1
Remplir les informations du vendeur et de l'acheteur
Inscrivez le nom complet ou la raison sociale, le statut juridique (personne physique ou entreprise constituée), la juridiction (État/Province) et l'adresse complète de chaque partie. Vérifiez que les noms correspondent exactement aux documents d'identité ou au registre des entreprises.
💡 Utilisez un extrait de constitution ou une carte d'identité pour éviter les erreurs d'orthographe.
2
Indiquer la date de prise d'effet
Entrez la date à laquelle l'acte devient effectif. Cette date doit généralement correspondre à la date de signature ou à la date convenue entre les parties.
💡 Utilisez le format JJ/MM/AAAA ou JJ mois AAAA selon votre juridiction.
3
Décrire précisément la propriété
Fournissez une description détaillée du bien immobilier : adresse complète, dimensions, type de construction (maison, terrain, immeuble), numéro de lot cadastral si disponible.

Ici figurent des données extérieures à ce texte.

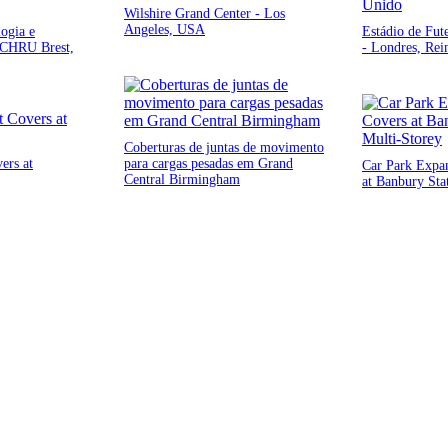
Wilshire Grand Center - Los
Angeles, USA
logia e
Estádio de Fut
- CHRU Brest,
- Londres, Rei
Coberturas de juntas de movimento
ers at
para cargas pesadas em Grand
Car Park Expan
Central Birmingham
at Banbury Sta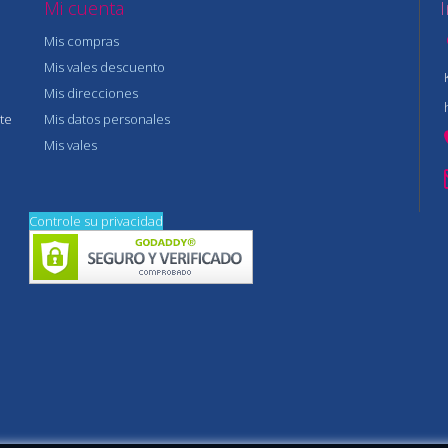
Mi cuenta
Mis compras
Mis vales descuento
Mis direcciones
te
Mis datos personales
Mis vales
Controle su privacidad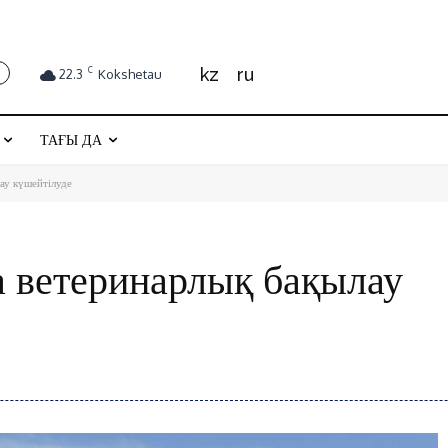
kz
ru
C
22.3
Kokshetau
ТАҒЫ ДА
ау күшейтілуде
 ветеринарлық бақылау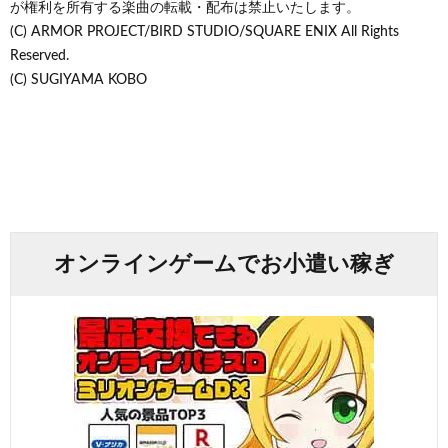
が権利を所有する楽曲の転載・配布は禁止いたします。
(C) ARMOR PROJECT/BIRD STUDIO/SQUARE ENIX All Rights
Reserved.
(C) SUGIYAMA KOBO
オンラインゲームでお小遣い稼ぎ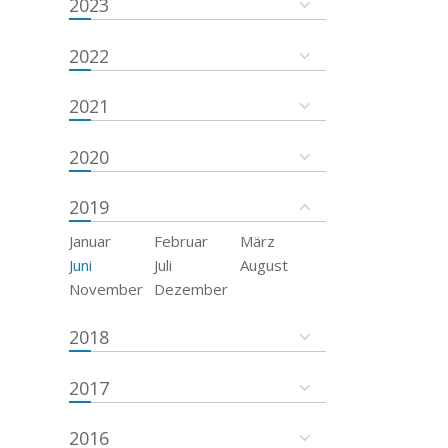
2023
2022
2021
2020
2019
Januar
Februar
März
Juni
Juli
August
November
Dezember
2018
2017
2016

Incluez tout bien meuble (mobilier, équipement) s'il est inclus dans la cession.
💡 Consultez l'acte d'acquisition précédent ou un plan cadastral pour assurer l'exactitude.
4
Préciser les conditions et modalités de paiement
Indiquez le montant total de la vente, le mode de paiement (comptant ou échelonné), la périodicité des versements, et le taux d'intérêt annuel s'il y a échelonnement. Spécifiez également la date ou les dates de paiement prévues.
💡 Si paiement échelonné, détaillez le calendrier complet des versements pour éviter les malentendus.
5
Confirmer les garanties du vendeur
Assurez-vous que le vendeur accepte de transférer la propriété libre de toute charge (hypothèque, privilège, servitude) et qu'il fournit un acte de garantie explicite. Cela protège l'acheteur contre les réclamations ultérieures.

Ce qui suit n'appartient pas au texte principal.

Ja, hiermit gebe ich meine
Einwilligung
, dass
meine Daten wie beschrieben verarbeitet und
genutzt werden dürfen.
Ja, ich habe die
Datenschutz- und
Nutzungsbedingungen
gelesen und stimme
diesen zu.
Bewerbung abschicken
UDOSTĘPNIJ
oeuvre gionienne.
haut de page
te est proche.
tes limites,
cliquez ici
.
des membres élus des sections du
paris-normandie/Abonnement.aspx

💡 Vérifiez auprès d'un notaire si des charges antérieures doivent être mentionnées ou levées avant la cession.
6
Ajouter les renonciations le cas échéant
Si le vendeur est marié ou si des droits successoraux pourraient être revendiqués après décès, incluez une renonciation explicite au droit au domicile familial et à l'usufruit. Assurez-vous que le conjoint (le cas échéant) cosigne cette renonciation.
💡 Consultez un avocat ou un notaire pour comprendre les implications légales de ces renonciations dans votre juridiction.
7
Définir les responsabilités fiscales
Clarifie qui assume le paiement des impôts et cotes foncières : avant la signature (vendeur), après la signature (acheteur), ou partagé en proportion du temps d'occupation. Cette clause prévient les litiges futurs.

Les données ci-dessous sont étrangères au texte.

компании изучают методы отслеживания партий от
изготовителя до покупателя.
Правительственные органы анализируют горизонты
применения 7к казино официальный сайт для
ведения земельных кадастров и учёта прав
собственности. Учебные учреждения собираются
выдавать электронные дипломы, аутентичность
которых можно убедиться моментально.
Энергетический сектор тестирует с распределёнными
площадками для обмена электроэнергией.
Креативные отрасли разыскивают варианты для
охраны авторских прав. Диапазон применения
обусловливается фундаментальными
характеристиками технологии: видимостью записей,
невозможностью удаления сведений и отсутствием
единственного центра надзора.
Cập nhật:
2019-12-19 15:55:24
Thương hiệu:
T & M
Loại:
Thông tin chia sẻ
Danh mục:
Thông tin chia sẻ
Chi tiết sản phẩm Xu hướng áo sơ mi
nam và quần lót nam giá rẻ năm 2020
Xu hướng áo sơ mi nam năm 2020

💡 Vérifiez avec l'autorité fiscale locale la date à partir de laquelle l'acheteur devient redevable des impôts fonciers.
8
Réviser et faire signer par un notaire
Avant de finaliser, faites relire l'acte par un notaire ou un avocat pour assurer sa conformité légale. Réunissez les deux parties pour signature simultanée ou coordonnée, et conservez des copies certifiées.
💡 Un acte signé devant notaire (acte authentique) a plus de poids légal qu'un acte sous seing privé.